Now Moonlight Circus is an Italian power/prog band with a neoclassical touch. That narrows it down, I know. No lie, I have mixed up these guys with fellow countrymen Black Jester on more than one occasion because Black Jester has an album entitled Welcome To The Moonlight Circus, and the two bands have shared a drummer and guitarist. Anyway, Moonlight Circus’ debut album, Outskirts Of Reality, came out in 2000 with nary a peep since. Until now! Armed with a new vocalist (who sports an impossibly thicker accent than his predecessor) and a new drummer, they’re ready to (re-)take on the overpopulated Italian power metal scene!

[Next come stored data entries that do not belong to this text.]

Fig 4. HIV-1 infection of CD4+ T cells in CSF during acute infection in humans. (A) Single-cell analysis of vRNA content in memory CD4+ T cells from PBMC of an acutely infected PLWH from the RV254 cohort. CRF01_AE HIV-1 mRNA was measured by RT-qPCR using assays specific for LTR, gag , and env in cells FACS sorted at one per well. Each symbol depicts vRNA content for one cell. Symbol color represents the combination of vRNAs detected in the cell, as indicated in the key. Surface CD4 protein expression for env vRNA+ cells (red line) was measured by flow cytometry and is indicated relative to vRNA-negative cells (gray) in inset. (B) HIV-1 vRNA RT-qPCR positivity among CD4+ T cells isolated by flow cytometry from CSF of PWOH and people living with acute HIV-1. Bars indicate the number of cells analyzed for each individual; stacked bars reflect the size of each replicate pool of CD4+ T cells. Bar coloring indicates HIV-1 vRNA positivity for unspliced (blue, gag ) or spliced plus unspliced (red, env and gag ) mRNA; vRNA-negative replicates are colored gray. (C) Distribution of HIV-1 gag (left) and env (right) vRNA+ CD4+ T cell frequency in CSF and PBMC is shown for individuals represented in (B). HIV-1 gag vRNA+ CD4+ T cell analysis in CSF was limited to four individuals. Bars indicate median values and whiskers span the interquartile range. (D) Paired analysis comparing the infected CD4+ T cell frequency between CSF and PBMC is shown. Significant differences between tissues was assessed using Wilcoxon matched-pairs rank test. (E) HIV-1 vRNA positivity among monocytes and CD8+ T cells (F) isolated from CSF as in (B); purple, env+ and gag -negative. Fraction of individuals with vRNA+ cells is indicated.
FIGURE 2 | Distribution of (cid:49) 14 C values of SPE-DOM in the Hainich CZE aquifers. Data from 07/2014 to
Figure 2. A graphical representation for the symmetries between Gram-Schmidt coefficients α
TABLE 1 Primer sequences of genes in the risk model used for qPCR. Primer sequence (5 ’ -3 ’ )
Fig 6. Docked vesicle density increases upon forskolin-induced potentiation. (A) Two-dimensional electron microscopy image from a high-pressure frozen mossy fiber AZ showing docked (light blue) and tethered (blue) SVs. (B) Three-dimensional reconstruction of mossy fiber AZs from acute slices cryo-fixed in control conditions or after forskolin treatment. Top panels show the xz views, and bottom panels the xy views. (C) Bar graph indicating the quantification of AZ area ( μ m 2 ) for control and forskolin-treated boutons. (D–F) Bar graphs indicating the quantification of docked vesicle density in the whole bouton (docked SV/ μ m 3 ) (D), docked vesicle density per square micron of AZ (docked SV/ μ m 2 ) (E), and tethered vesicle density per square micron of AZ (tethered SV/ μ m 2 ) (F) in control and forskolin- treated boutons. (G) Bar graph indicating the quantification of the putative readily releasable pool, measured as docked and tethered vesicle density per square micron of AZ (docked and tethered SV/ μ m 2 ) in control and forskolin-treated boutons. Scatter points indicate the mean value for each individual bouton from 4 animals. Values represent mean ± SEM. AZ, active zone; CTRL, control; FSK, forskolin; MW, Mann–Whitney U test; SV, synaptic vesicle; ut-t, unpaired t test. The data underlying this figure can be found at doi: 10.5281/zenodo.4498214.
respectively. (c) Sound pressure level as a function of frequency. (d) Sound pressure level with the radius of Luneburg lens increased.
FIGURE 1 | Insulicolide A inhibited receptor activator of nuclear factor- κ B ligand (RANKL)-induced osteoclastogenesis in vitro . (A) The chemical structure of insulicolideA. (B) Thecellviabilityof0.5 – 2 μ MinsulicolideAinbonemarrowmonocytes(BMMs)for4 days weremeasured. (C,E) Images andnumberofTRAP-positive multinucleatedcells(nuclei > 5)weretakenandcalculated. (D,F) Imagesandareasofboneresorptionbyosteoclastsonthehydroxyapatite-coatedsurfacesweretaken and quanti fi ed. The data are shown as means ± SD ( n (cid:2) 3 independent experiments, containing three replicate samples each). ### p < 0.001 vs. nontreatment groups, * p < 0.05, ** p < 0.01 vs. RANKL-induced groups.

Okay, it’s easy to give an Italian power metal band a hard time (why do I enjoy mocking that which I love most?), but the music honestly isn’t that bad. Some of the songs are a bit overlong, but fans of this flashy style of music will find a bit to like here. “The Duel (Back From the Edge of Time)” has more guitar acrobatics than you can shake a stick at, and a catchy chorus to boot. “Winter Masquerade,” while being one of the overlong songs, is decent and has a few moments scattered throughout that evoke a nice, icy atmosphere fitting for the title.

The change in vocalists is an unfortunate one, however. New guy Emanuele Cendron just doesn’t hold a candle to Alessandro Secchi, and sounds more like he’s talking in rhythm at times, like Lou Reed on the collaboration with Metallica, Lulu, or maybe Ke$ha. He sounds fine when he’s actually singing, but this talking in rhythm thing happens in the slow sections, of which there are way more than there should be. If a power metal band is reminding me of Lulu or Ke$ha, they should probably rethink things. The production helps matters none, bringing Cendron’s vocals to the front, while compressing everyone else in the background and making them sound thin. Isn’t it sad that the production for this album is worse than their debut, which I feel I need to remind everyone once again, came out over 13 years ago? The drums sound terribly mechanical, possibly even triggered. It’s most noticeable during the slower sections (clearly not this band’s strong suit) when EVERY DRUM HIT IS LOUD AS HELL. Everyone sounds like they have no room to breathe and the difference in production values is ever apparent going from this album to Outskirts Of Reality, which sounds a lot less claustrophobic.

Honestly, Madness In Mask is a bit of a tough sell. When it works, it works, but there are way too many flaws keeping it from being above “okay,” never mind that there are tons of bands from their own country alone that sound just like this, but much better. I probably won’t even remember this album happened a few months from now, which is a shame because I was quite looking forward to it. Unless you have to own every Italian power metal CD in existence, you’re really not missing much on this one.